▸ **Exercise requirements**
1. Rewrite the stretch of the education links post from "Monday, October 11, 2010" through "themselves too thinly.", replacing "universities" with "colleges".
2. Extend the blog post of education links from the point where it stops.

▸ **Reading passage**
Monday, October 11, 2010

Links for 10/11/10

Simon Baker
Too many universities lack a distinctive mission and risk being eaten up in the “bloody” competition that may follow a review of British higher education…

an analysis of every institution’s mission statement shows that about 70 are trying to cover too many bases and are spreading themselves too thinly.

Too many universities simply state a desire to “achieve excellence in teaching and research” and ¬appear unable to carve out a market niche…
Chester E. Finn Jr. & Michael J. Petrilli
the education workforce actually grew 2.3 percent during the Great Recession. That’s right: While the private sector slashed jobs, trimmed benefits, renegotiated contracts, cut pay, and sometimes declared bankruptcy, the education part of the public sector actually fattened. It’s as if the Democrats have created a privileged class of Americans — akin to the old Soviet nomenklatura — consisting of public employees who are insulated from the normal perils and pains to which ordinary citizens are exposed…

Even as Republicans murmur about getting Uncle Sam out of K–12 education — and thus out of the education-reform business — altogether, Democrats are torn between featherbedding their union pals and micromanaging the nation’ s schools from thousands of miles away. Not a very appealing choice…

what the Obama administration has proposed in its Elementary and Secondary Education Act blueprint… Certainly better than what either party on Capitol Hill is offering
Tom Vander Ark
Most students pay too much, get too little, and half drop out…

1 comment:

RWW said...

▸ **Collected data**
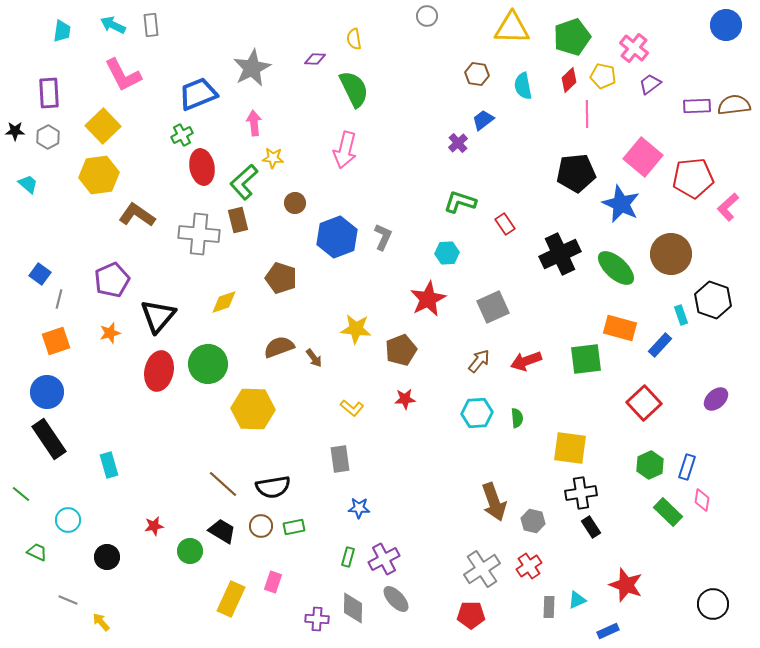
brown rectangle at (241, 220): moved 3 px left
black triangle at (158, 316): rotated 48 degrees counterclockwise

▸ **Exercise responses**
1.
Monday, October 11, 2010

Links for 10/11/10

Simon Baker
Too many colleges lack a distinctive mission and risk being eaten up in the “bloody” competition that may follow a review of British higher education…

an analysis of every institution’s mission statement shows that about 70 are trying to cover too many bases and are spreading themselves too thinly.

2.
I was doing some thinking (sometimes a dangerous proposition)about the "Village Idiot" having a government run student financial aid program.

I was wondering if there might be any economic incentive for a public sector company to "buy out" a student's federal loans by paying them off and having the student sign a promissory note to re-pay the money to the public sector company? The public sector company could reduce the interest rate on the fed loan by .005 to .015 basis points (maybe more).

Just a thought.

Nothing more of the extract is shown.